### Work to be completed
From the material below, give the number of lines that hold the string "feet" and nothing further.

### Data records
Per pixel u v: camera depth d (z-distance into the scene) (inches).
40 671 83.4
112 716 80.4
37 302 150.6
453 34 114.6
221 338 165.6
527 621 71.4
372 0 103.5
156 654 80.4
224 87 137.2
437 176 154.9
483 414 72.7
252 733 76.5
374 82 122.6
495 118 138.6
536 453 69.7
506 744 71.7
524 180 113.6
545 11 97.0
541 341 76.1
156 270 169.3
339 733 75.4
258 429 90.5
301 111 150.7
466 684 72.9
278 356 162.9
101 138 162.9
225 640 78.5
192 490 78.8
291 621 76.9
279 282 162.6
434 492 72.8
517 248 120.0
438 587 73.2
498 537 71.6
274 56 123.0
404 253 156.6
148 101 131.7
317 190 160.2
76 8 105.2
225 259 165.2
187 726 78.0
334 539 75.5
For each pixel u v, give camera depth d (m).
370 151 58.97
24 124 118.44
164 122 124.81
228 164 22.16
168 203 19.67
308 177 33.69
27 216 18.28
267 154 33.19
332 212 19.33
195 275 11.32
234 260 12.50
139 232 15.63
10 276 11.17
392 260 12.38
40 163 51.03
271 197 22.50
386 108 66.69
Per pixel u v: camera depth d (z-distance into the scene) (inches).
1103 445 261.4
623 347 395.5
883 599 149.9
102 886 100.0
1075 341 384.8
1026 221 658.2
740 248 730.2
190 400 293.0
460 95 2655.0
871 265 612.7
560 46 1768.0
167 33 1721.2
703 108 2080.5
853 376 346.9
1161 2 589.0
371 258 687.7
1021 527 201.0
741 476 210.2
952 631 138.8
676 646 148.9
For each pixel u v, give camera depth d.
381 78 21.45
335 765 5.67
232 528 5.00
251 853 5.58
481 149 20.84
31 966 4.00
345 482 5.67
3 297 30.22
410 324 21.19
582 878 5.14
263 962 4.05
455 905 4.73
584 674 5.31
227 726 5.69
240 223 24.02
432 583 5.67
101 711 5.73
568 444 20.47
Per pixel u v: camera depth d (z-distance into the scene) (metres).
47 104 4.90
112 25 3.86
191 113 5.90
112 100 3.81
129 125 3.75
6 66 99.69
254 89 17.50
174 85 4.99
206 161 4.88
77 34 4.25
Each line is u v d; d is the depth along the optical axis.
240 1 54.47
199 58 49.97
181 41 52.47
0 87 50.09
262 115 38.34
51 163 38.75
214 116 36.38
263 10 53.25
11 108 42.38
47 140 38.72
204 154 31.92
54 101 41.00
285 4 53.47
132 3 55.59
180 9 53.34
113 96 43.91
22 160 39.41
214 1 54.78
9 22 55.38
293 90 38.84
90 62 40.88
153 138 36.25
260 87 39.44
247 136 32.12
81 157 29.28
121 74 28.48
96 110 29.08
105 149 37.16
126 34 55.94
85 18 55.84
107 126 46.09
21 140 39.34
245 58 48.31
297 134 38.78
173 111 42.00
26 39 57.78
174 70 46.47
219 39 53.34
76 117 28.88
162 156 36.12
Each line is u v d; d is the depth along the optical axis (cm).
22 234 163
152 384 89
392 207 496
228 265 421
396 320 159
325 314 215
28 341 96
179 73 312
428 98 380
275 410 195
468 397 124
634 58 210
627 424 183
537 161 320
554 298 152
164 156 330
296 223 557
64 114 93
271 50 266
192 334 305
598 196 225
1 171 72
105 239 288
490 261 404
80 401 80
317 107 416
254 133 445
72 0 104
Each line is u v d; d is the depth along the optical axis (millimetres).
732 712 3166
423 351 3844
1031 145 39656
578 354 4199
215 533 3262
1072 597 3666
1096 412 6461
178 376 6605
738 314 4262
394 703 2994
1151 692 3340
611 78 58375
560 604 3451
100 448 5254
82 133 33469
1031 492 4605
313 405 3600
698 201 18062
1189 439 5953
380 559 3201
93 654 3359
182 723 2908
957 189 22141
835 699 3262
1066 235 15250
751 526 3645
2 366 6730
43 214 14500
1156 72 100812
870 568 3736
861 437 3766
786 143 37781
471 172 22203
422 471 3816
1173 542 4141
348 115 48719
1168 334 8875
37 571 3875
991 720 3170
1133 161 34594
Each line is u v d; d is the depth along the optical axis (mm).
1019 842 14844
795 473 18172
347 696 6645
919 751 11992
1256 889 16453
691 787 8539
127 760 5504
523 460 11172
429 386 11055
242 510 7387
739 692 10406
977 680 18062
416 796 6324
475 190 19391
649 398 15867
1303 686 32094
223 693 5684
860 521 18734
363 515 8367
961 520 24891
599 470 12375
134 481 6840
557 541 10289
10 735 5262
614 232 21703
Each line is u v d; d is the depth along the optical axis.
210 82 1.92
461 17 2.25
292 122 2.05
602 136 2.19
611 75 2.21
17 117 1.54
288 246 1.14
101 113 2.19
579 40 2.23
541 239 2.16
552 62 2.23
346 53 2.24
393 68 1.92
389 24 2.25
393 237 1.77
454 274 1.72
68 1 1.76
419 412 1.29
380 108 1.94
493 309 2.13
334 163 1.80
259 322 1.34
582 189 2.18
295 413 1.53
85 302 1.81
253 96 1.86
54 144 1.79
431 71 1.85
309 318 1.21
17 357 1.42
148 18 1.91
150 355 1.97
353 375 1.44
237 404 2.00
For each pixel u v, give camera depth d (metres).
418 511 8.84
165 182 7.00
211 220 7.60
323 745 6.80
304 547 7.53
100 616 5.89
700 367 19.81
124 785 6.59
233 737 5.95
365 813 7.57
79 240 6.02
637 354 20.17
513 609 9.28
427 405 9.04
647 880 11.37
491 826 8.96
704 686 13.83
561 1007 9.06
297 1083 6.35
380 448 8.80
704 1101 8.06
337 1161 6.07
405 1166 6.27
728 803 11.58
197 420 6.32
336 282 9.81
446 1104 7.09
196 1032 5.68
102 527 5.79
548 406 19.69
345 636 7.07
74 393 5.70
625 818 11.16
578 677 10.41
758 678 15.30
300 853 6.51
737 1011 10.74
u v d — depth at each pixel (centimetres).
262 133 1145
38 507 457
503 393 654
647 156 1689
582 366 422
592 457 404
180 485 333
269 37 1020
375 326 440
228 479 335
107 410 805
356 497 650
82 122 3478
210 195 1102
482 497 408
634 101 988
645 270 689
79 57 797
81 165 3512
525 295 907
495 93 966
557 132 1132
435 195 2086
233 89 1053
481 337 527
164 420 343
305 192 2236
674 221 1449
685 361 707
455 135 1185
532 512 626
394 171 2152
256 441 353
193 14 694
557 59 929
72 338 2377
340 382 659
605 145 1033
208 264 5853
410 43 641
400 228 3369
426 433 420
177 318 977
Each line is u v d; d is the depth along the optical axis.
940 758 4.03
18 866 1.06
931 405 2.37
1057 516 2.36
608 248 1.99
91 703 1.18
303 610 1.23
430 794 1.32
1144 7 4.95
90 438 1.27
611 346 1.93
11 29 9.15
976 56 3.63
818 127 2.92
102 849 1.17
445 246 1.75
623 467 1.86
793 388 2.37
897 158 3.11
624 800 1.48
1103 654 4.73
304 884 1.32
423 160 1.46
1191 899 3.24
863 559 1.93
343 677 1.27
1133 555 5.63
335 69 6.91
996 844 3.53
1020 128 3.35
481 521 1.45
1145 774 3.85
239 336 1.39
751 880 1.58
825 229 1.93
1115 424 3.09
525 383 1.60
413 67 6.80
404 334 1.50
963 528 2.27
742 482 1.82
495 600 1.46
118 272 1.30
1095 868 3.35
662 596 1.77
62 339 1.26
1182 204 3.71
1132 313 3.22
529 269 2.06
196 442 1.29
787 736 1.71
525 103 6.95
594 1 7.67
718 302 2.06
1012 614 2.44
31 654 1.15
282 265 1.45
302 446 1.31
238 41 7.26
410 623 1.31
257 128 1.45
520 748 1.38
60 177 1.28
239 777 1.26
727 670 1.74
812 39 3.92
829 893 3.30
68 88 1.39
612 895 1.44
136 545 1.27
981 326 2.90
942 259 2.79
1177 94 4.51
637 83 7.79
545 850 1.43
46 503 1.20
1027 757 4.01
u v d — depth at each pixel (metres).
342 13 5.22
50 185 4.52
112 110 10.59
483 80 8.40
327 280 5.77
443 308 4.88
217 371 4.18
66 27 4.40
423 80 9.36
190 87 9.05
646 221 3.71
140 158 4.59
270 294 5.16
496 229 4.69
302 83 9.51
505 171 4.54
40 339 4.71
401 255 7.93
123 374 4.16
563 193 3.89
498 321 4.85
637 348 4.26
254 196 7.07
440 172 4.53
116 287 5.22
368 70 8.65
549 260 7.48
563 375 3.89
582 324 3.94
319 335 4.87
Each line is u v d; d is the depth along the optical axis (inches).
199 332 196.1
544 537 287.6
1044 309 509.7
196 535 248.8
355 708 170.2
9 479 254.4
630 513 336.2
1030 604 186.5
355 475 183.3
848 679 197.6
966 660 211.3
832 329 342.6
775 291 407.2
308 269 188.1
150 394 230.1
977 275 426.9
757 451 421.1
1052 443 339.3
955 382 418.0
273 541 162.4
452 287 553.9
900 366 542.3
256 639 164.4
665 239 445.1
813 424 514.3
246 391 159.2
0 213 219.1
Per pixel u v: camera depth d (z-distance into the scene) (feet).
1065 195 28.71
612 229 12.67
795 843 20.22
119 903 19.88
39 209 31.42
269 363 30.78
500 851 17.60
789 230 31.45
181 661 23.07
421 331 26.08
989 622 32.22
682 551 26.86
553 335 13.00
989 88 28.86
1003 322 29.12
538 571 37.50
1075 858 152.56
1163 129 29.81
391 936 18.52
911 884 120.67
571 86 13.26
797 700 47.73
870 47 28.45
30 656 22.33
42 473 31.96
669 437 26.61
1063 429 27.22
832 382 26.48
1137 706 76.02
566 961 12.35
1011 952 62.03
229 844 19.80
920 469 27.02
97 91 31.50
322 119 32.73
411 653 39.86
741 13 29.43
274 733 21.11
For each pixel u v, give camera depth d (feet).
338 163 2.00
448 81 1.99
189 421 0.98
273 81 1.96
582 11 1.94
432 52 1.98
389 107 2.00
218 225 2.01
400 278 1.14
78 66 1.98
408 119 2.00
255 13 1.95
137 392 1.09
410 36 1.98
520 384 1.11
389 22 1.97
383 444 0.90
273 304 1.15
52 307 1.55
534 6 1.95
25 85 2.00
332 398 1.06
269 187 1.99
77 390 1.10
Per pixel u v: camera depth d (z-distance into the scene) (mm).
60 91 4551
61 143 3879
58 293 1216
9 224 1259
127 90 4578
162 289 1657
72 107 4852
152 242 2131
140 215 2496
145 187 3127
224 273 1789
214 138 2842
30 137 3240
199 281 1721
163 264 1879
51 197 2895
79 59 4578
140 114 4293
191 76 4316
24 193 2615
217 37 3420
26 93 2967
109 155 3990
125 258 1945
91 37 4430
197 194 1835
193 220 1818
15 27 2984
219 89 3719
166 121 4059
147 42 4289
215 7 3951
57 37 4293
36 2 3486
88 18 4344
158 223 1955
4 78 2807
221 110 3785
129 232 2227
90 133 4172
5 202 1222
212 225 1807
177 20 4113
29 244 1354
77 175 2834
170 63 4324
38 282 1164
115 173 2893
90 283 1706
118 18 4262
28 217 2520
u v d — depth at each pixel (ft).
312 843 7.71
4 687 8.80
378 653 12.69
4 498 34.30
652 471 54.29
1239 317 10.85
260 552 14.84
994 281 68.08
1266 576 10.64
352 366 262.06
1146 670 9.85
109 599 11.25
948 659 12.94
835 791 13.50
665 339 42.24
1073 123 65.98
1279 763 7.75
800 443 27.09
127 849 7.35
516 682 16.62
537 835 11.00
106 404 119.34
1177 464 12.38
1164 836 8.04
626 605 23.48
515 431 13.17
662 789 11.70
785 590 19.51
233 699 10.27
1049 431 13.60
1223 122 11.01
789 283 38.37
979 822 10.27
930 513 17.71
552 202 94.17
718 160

### Exercise response
2